All antidepressant medications, including escitalopram, have been reported to cause serotonin syndrome. Serotonin syndrome is a potentially life-threatening side effect resulting from an excess amount of serotonin in the central nervous system. This situation can lead to symptoms of neuromuscular excitation and autonomic stimulation. Serotonin syndrome is more likely to occur in patients taking high-dose SSRIs, who have overdosed, or patients taking more than one serotonergic drug, especially if they work by different mechanisms, (an SSRI plus a monoamine oxidase inhibitor, for example).

Symptoms of serotonin syndrome may include autonomic instability such as tachycardia, hypertension, dizziness, diaphoresis, flushing, mydriasis, and increased temperature (above 38 Celsius). It can also include nausea, vomiting, diarrhea, and mental status changes, including agitation, delirium, hallucinations, somnolence, and coma. Neuromuscular symptoms can also present, including incoordination, rigidity, clonus, hyperreflexia, tremors, and hypertonicity. There are reports of severe cases presenting with EKG changes and seizures.[4]
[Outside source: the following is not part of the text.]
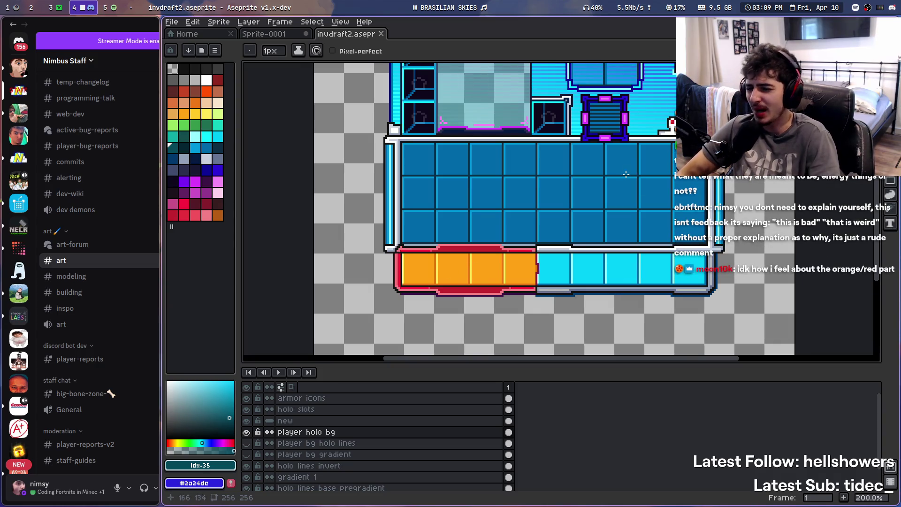
{"action": "left_click_drag", "start_coordinate": [608, 181], "coordinate": [581, 196]}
The significant contraindications for escitalopram use include assessment of risk for QT prolongation and serotonin syndrome. These are the two most serious adverse drug reactions associated with escitalopram use, and the risk of developing these serious reactions merits evaluation. A history of hypersensitivity to escitalopram or citalopram is also a contraindication.

Monoamine oxidase inhibitor (MAOI) use is contraindicated with escitalopram. Both drugs work to increase serotonin activity and will subsequently increase the risk of developing serotonin syndrome. MAOIs include phenelzine, selegiline, isocarboxazid, and selegiline. Many other drugs can increase the risk of serotonin syndrome if given with escitalopram including other antidepressants, triptans, fentanyl, lithium, tramadol, tryptophan, buspirone, amphetamines, St. John's Wort, as well as drugs that impair the metabolism of serotonin, such as intravenous methylene blue, linezolid, MAOIs and other psychiatric medications. 
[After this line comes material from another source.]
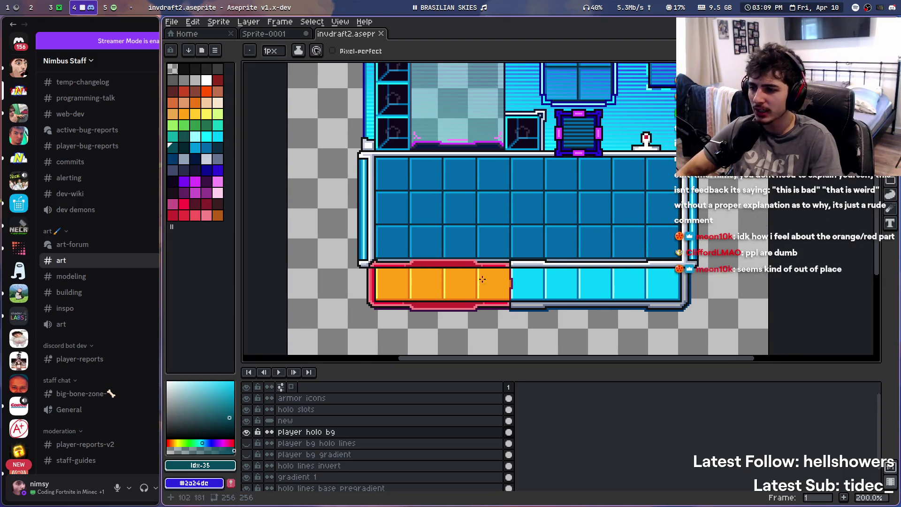
{"action": "scroll", "coordinate": [579, 288], "scroll_direction": "down", "scroll_amount": 1}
Although not an absolute contraindication, the risk of QT prolongation is another consideration when starting escitalopram. A family history of long QT syndrome, or sudden, premature cardiac death, should be evaluated. A patient with a family history of long QT syndrome can put the patient at an increased risk of developing a dangerous arrhythmia. Concomitant use of other drugs that can cause prolonged QT syndrome include antipsychotics (especially the older typical antipsychotics) and clinicians need to consider their use with escitalopram carefully.[6]

Finally, CYP2C19 activity is more commonly being evaluated in pharmacogenetics and may play a role in the future of determining contraindication to escitalopram use. The CYP2C19 enzyme metabolizes escitalopram, and it is now possible to evaluate an individual patient's activity of this enzyme via genetic testing. Poor metabolizers, or those with decreased activity of this enzyme, are shown to have higher concentrations of escitalopram in their bloodstream and are therefore at higher risk of adverse drug reactions.[7] If a patient's CYP2C19 status is known and is weak, it is reasonable to evaluate whether escitalopram use is necessary, or whether adjustments should be made to the dose to avoid serious adverse drug reactions.[8]